When I originally found that page, I think I had searched google for pygtk + mozilla and wandered around the web until I found that one.  Which I believe I bookmarked.  Of course my bookmark didn't take into account any of the information leading up to my bookmarking it.  The search terms I used to find it, how many other pages I looked at along the way, and lots of other 'meta' information was lost.

I'm proposing we keep all that information.  We look at the web and our browser as a couple different use cases and really tune for those things.  Off the top of my head I use the browser for:
1. Checking pages I look at often: Google News, Planet GNOME, Evince Bug Listing
2. Finding new things through google (insert other search engines here) to solve a problem I'm having.
3. Opening links someone sent me: link pasted into IRC chat
4. Going back to things I found once before: bookmarks for code reference pages
If we look at these 4 generic uses (there's probably a few more) and tune our bookmarks system for this, I think we can provide a much better experience for several aspects of the browser. 

Crazy Research Thoughts:

For 1. maybe we could automatically put those items into the bookmarks bar for people
For 2. we remember the search terms used and the pages clicked on in the search and store/display that so people can more easily search again for those pages
For 3. maybe we can know where the browser was launched from and save that so that we can store "link was found from #epiphany had this link 3 days ago"
For 4. Maybe this is where we create a search applet that searches history + bookmarks and shows results in a dynamic query system or forwards the search on to google if nothing is found locally.

What I'd like to do is (maybe) 2 things. 

First start working new ideas for handling bookmarks, I think there's lots of ways to look at bookmarks and page history data, like I mentioned.  But we need to work out the ideas and then design based off that.

I think it's very important to drop existing assumptions about what a browser is in this project.  This is why my second point is to create a little experimental project that allows people to drop those assumptions and work on new ideas.  It's hard, if not impossible to be creative when you have all the constraints of the existing system on you.  What's not intended with this is that we'll create something entirely new and scrap everything we've already done.  The idea is to branch, work out interesting ideas people have, then look into folding those ideas back into the mainline.

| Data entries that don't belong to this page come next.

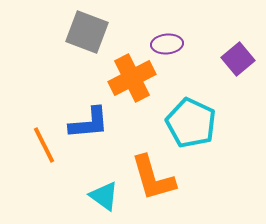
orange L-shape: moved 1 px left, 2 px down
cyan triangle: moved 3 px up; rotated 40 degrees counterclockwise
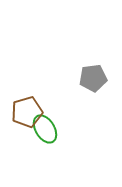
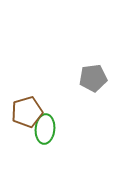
green ellipse: rotated 36 degrees clockwise
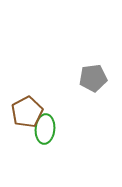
brown pentagon: rotated 12 degrees counterclockwise
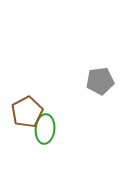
gray pentagon: moved 7 px right, 3 px down
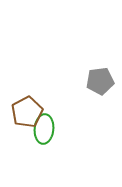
green ellipse: moved 1 px left
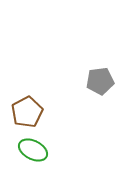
green ellipse: moved 11 px left, 21 px down; rotated 68 degrees counterclockwise
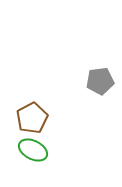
brown pentagon: moved 5 px right, 6 px down
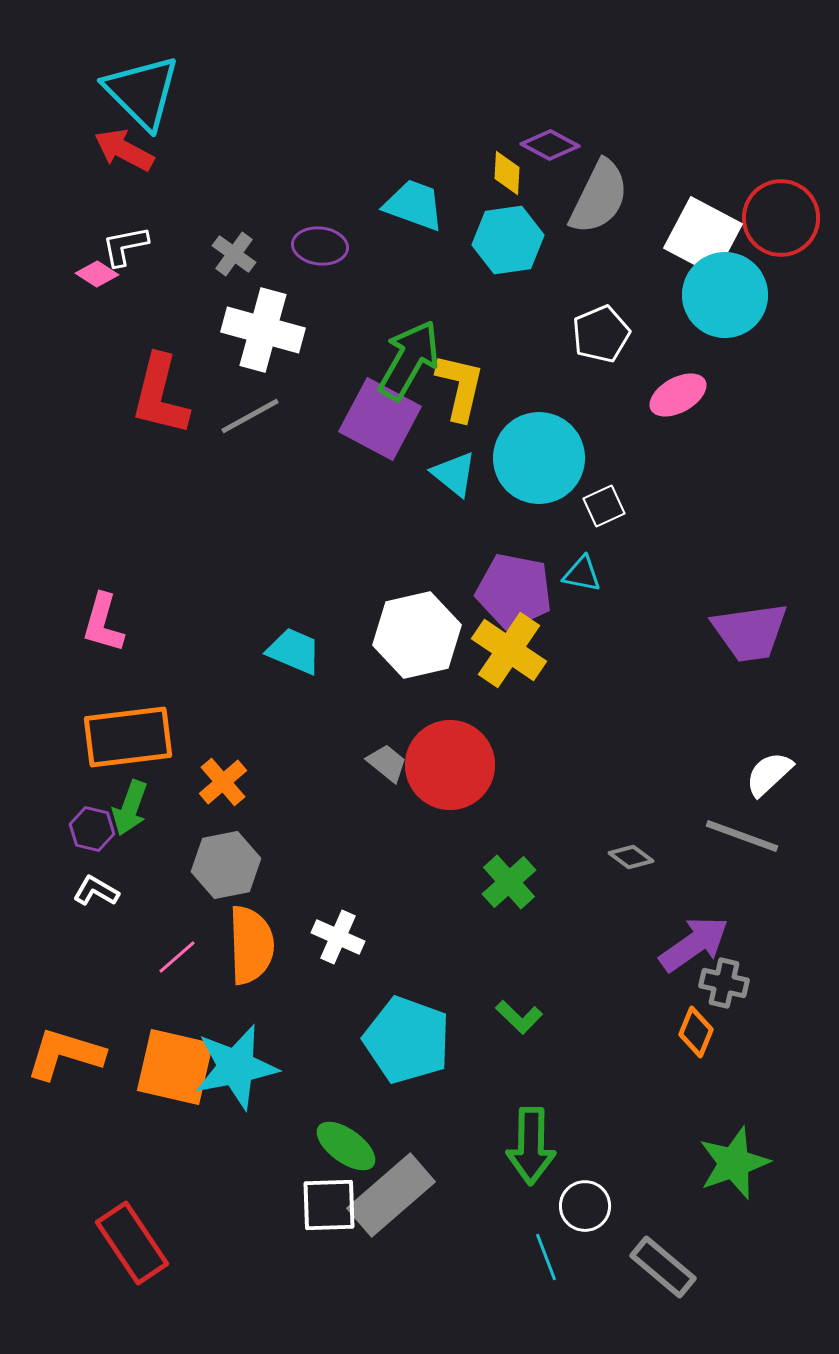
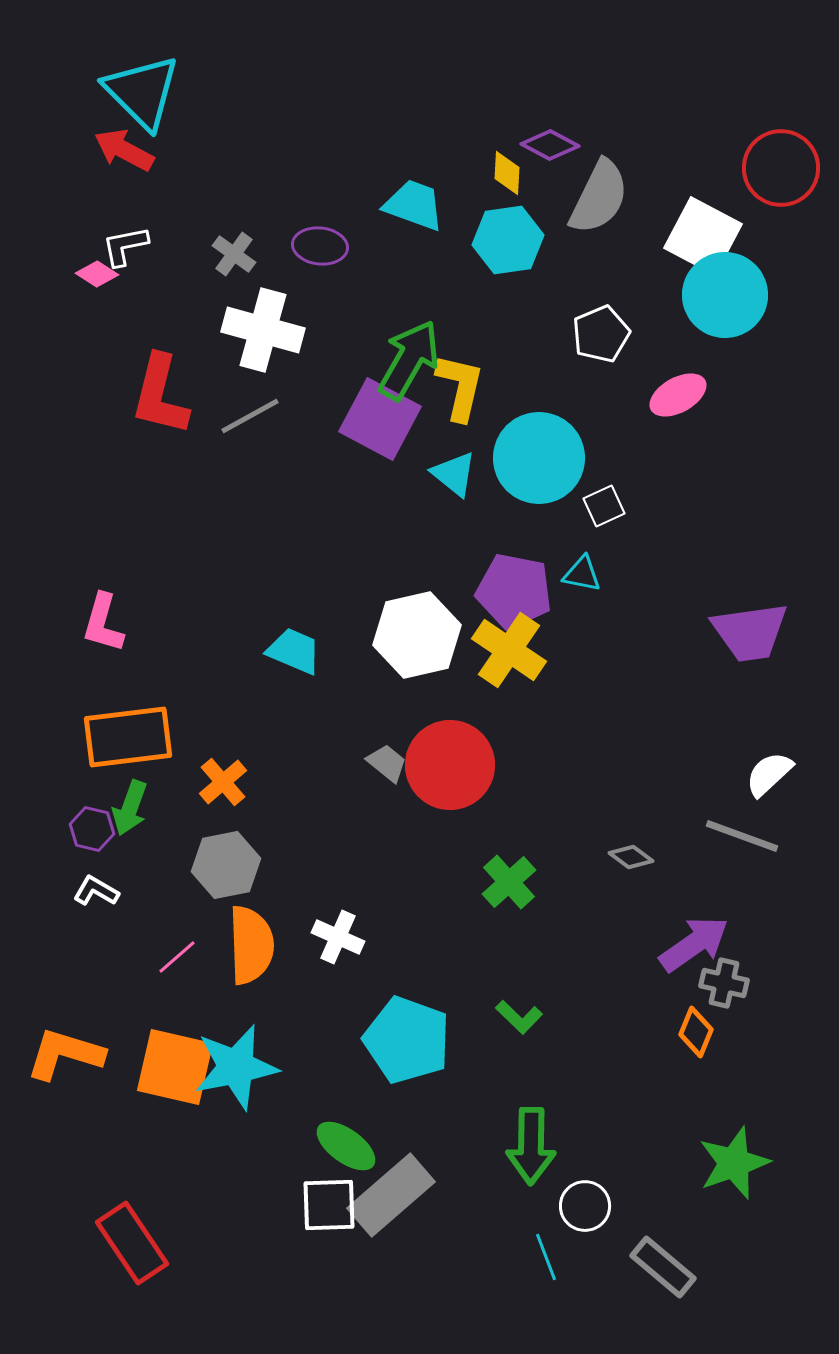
red circle at (781, 218): moved 50 px up
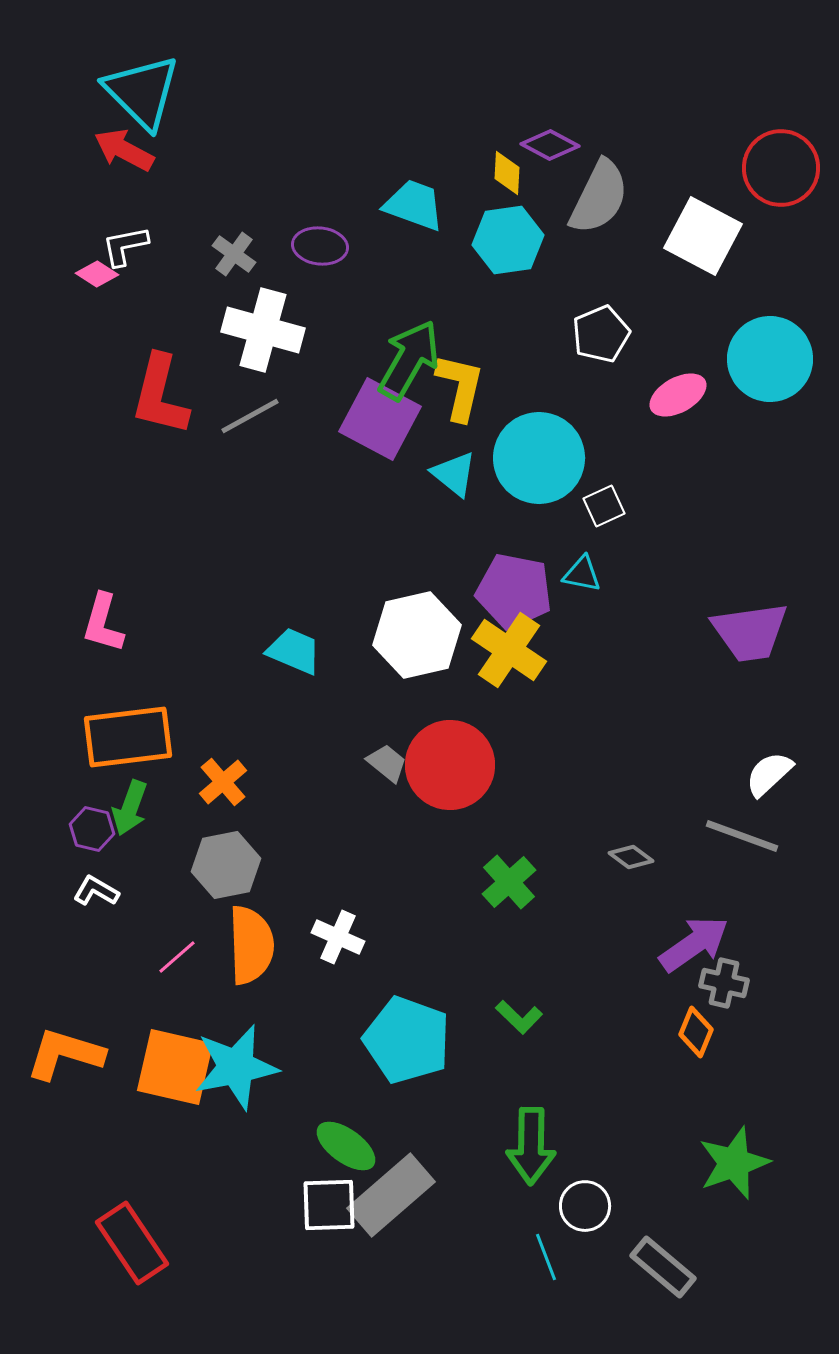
cyan circle at (725, 295): moved 45 px right, 64 px down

So the second piece is to start creating an experimental project, maybe we can base it off pygtk + pymoz to quickly work on experimenting with the browser.  We call this thing the epiphany-research module.  The whole purpose of this module is to have a testing and proving ground for new ideas.  I don't know that this module needs to reside in CVS, but we should have a common place for people to work on new ideas.

I've been trying to use epiphany-extensions for this, however it's not working out.  I can create menu items and a few other things that might be needed, but I can't do other totally crack things like replace the mozembed with a list view for search results.  And I can't seem to take over the URL entry, suffice it to say that there's lots of stuff I'm touching that I don't think epiphany-extensions was meant or wants to touch.

And finally

I'd be really cool to see lots of activity on this list related to these kinds of research ideas.  With a quick base to work off of I'm hoping that more people will be able to find developers to work with ideas and more people will be able to work out ideas of their own.

Perhaps it would be a good idea to pre-pend [RESEARCH] to your email subject if you want to discuss a research idea you're working on.  And even better, if you don't have a programmer to work with, pre-pend [RESEARCH-IDEA] so we know you're just proposing an idea that someone could work on.